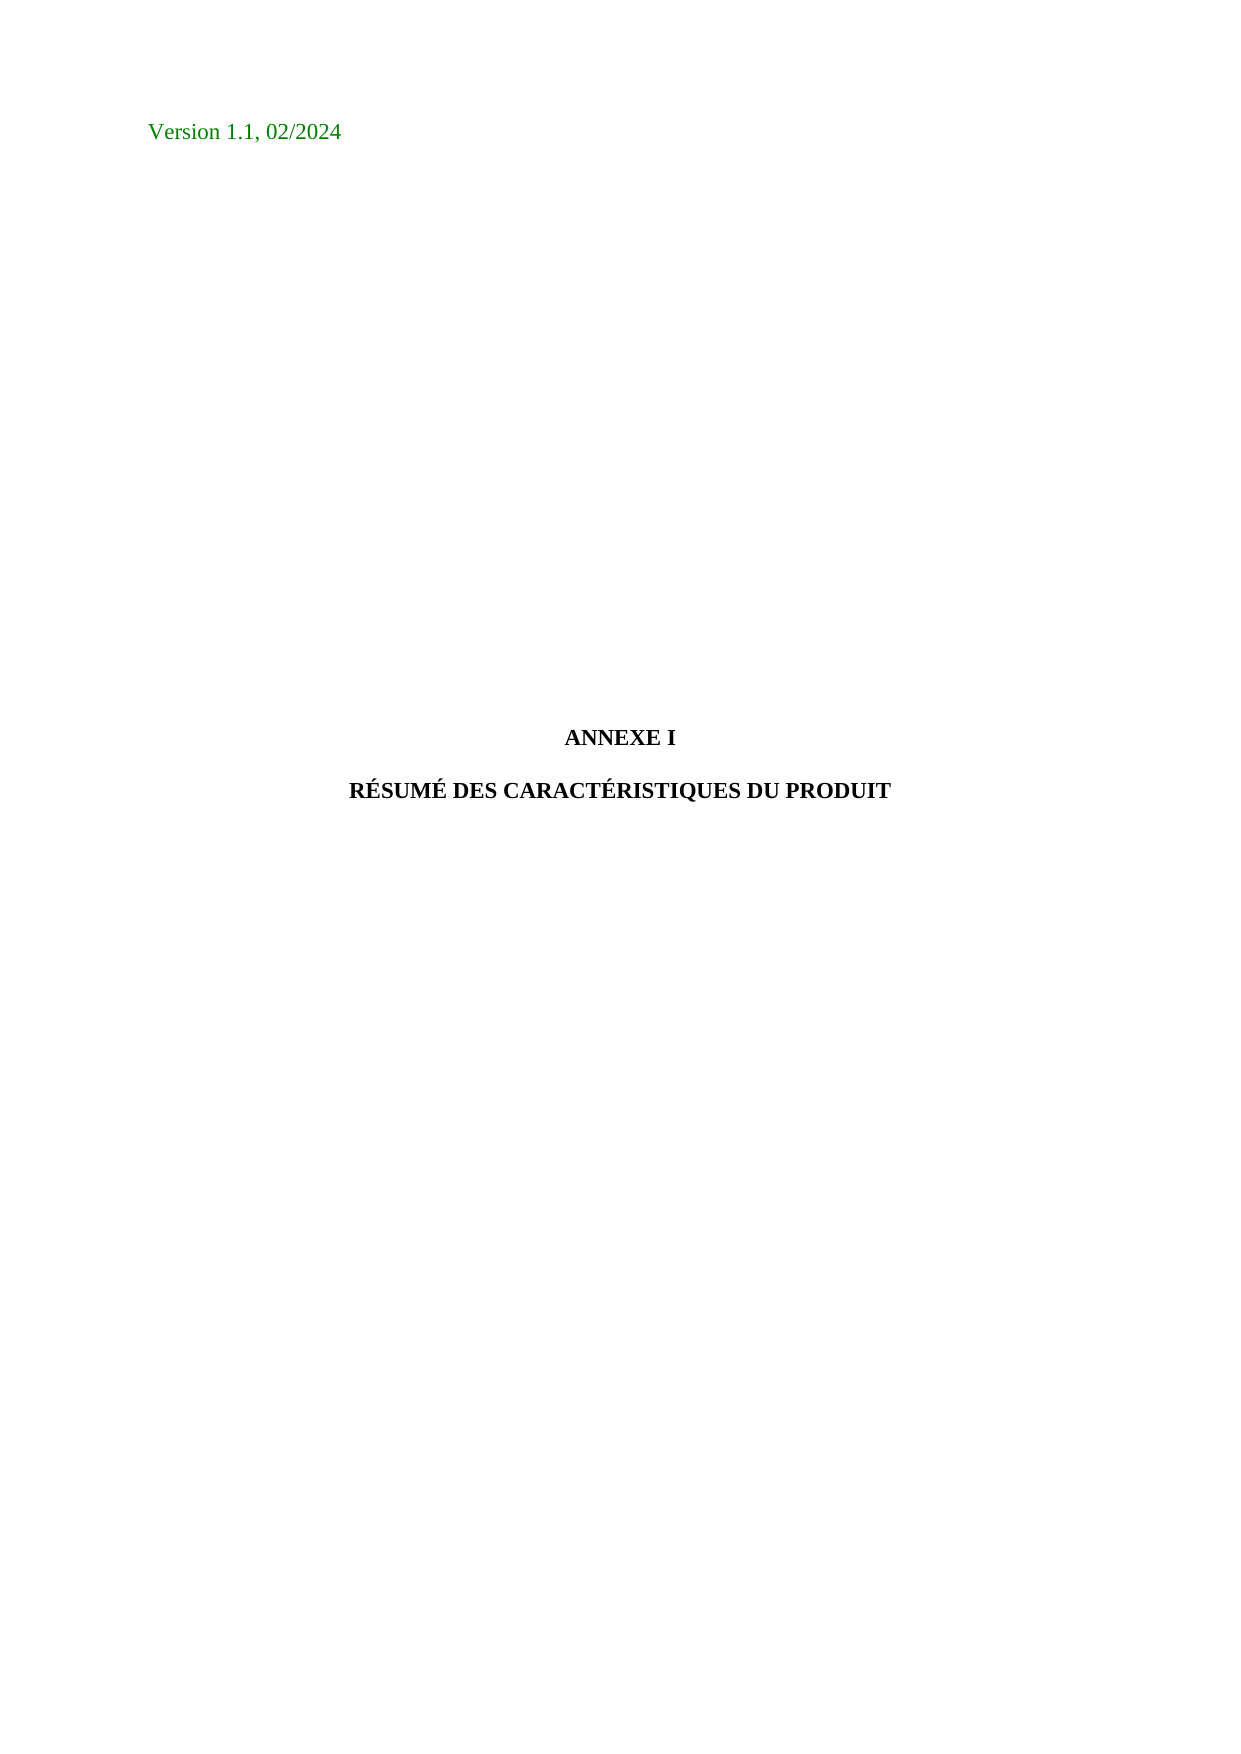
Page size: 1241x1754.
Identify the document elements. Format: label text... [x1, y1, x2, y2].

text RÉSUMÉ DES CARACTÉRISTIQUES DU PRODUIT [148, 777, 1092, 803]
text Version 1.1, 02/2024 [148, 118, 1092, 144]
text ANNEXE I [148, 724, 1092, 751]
______________________________
WHAT THE TASK REQUIRES: Leave out the pictures and give the listing above again exactly.

FINISHED EXERCISE:
Page size: 1241x1754.
Identify the document elements. Format: label text... [x1, y1, x2, y2].

text RÉSUMÉ DES CARACTÉRISTIQUES DU PRODUIT [148, 777, 1092, 803]
text Version 1.1, 02/2024 [148, 118, 1092, 144]
text ANNEXE I [148, 724, 1092, 751]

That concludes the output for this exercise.